Der Genussmensch von heute fühlt sich von puritanischen Lobbies umzingelt, und es gibt ihrer mittlerweile mehr als genug. Das beginnt schon in der Politik, die auf Druck unterschiedlichster Gesundheitslobbies regelmäßig neue Einschränkungen und Verbote ersinnt und immer stärker auch exekutiert. Das Ziel klingt, zumindest vordergründig, durchaus vernünftig: Das, was man in ideologisch ungesünderen Zeiten einen „gesunden Volkskörper” nannte, soll auch heute um jeden Preis, und sei es um jenen des Genusses, erhalten werden.

Auch in der Öko-Ecke des Schlaraffenlands wartet finsteren Blickes eine machtvolle Lobby und erhebt (leider oft auch mit ziemlich guten Argumenten) ihren politisch korrekten Zeigefinger. Zugegeben: Es ist wirklich keine besondere moralische Ruhmestat, sich an Hummer, Gänseleber und Kaviar zu weiden, wenn man doch genau weiß (oder zumindest wissen sollte), dass sich dahinter Tierleid verbirgt. Andererseits werden viele dieser Diskussionen auch extrem pharisäisch geführt: Ist der Verzehr einer Zuchttaube tatsächlich politisch korrekter sei als jener einer Wildtaube? Und würden nicht auch Bioschweine, die ihr Leben glücklich wie die jungen Hunderln verbracht haben, lieber länger leben, selbst wenn der Biobauer, der sich von hinten lautlos mit dem Schlachtschussapparat heranpirscht, in der Tiefe seines Herzens ein noch so bekennender Tierfreund ist?
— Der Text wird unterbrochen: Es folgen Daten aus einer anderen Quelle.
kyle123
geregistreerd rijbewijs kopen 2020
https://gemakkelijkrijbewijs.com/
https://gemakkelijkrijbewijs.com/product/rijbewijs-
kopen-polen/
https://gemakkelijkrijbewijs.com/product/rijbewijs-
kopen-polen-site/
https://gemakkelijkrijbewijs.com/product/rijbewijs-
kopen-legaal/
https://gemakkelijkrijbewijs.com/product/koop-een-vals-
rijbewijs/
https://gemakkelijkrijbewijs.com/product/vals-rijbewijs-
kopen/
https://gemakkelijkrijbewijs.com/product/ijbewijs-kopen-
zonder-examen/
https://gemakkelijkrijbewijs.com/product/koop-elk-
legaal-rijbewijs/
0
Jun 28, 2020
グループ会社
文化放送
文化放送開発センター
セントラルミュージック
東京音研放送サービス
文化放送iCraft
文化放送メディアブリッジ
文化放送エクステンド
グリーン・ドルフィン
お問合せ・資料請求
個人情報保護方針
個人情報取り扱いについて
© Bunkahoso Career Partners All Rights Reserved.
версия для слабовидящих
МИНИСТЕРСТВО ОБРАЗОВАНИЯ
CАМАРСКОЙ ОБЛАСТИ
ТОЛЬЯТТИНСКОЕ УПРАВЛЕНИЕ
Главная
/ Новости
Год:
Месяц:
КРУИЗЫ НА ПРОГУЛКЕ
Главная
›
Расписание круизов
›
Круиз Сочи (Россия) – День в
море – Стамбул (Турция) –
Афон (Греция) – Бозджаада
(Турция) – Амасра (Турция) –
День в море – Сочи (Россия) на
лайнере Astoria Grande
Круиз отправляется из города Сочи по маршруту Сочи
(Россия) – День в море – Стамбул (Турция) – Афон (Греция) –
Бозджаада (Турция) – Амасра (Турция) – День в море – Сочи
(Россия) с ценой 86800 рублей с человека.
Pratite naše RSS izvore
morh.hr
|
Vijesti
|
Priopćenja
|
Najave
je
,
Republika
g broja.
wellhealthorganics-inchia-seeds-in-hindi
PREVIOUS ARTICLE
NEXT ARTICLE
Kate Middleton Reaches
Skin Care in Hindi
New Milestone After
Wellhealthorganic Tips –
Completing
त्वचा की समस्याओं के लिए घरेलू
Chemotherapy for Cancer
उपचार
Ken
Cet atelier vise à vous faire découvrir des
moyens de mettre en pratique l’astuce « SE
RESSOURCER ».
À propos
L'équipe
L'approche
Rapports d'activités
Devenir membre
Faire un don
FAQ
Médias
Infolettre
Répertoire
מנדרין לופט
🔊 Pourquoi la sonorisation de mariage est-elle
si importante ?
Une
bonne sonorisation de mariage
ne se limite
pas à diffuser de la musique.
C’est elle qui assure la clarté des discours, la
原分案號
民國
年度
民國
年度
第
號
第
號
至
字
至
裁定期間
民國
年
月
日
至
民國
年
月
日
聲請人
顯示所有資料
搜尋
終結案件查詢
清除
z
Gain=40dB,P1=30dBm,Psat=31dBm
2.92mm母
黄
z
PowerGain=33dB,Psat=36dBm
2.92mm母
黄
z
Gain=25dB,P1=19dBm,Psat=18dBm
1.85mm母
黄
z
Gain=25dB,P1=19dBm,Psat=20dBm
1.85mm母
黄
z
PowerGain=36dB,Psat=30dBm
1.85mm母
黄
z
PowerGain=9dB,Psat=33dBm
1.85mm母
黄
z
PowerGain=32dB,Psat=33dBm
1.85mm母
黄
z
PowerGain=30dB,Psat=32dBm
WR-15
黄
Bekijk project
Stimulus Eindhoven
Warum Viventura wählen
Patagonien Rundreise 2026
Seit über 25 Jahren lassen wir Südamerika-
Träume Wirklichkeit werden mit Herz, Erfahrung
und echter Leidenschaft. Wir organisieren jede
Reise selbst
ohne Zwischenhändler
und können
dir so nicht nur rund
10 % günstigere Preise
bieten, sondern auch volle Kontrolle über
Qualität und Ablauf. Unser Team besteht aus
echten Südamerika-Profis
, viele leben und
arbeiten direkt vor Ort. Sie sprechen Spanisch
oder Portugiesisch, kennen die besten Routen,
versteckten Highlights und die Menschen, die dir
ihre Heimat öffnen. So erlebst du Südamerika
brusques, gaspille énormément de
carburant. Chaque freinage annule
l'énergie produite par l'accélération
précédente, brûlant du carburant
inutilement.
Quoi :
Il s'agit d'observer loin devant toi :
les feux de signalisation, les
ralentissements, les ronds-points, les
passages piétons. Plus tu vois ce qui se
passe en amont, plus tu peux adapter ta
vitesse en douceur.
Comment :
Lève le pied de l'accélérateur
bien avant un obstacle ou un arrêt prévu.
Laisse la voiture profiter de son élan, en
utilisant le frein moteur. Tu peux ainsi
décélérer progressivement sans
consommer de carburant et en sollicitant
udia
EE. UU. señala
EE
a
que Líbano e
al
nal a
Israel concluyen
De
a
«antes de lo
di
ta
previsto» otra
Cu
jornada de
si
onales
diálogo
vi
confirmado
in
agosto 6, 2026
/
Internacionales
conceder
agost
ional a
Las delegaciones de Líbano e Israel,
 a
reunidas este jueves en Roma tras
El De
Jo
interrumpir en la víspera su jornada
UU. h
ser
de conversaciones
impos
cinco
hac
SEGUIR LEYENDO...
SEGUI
Und was nutzt es Feinschmeckern, wenn der Nahrungsmittelhandel seit gerade zwei Jahrzehnten erstmals in der Lage ist, weltweit Steinbutte, Goldbrassen und Seezungen durch perfekte Kühlketten auch ins tiefste Binnenland zu befördern, wo sie von Spitzenköchen auf High-Tech-Herden perfekt zubereitet werden können, wenn Greenpeace gleichzeitig einen - leider durchaus sehr ernst zu nehmenden - Warnschrei ausstößt? Von allen Wasserbewohnern, heißt es in einer neueren Studie, sei derzeit nur der Verzehr von Karpfen, Makrele und Hering ökologisch akzeptabel. Jener von Regenbogenforelle, Nordseekrabben, Gold- und Wolfsbarsch, Miesmuscheln oder Tintenfischen sei bereits kritisch und daher nicht zu empfehlen, während der Genuss von Seelachs, Rotbarsch, Goldbrasse, Heilbutt, Scholle, Seezunge, Lachs, Thunfisch, Kabeljau, Shrimps oder Viktoriabarsch schlicht und einfach als Umweltkatastrophe eingestuft werden müsse.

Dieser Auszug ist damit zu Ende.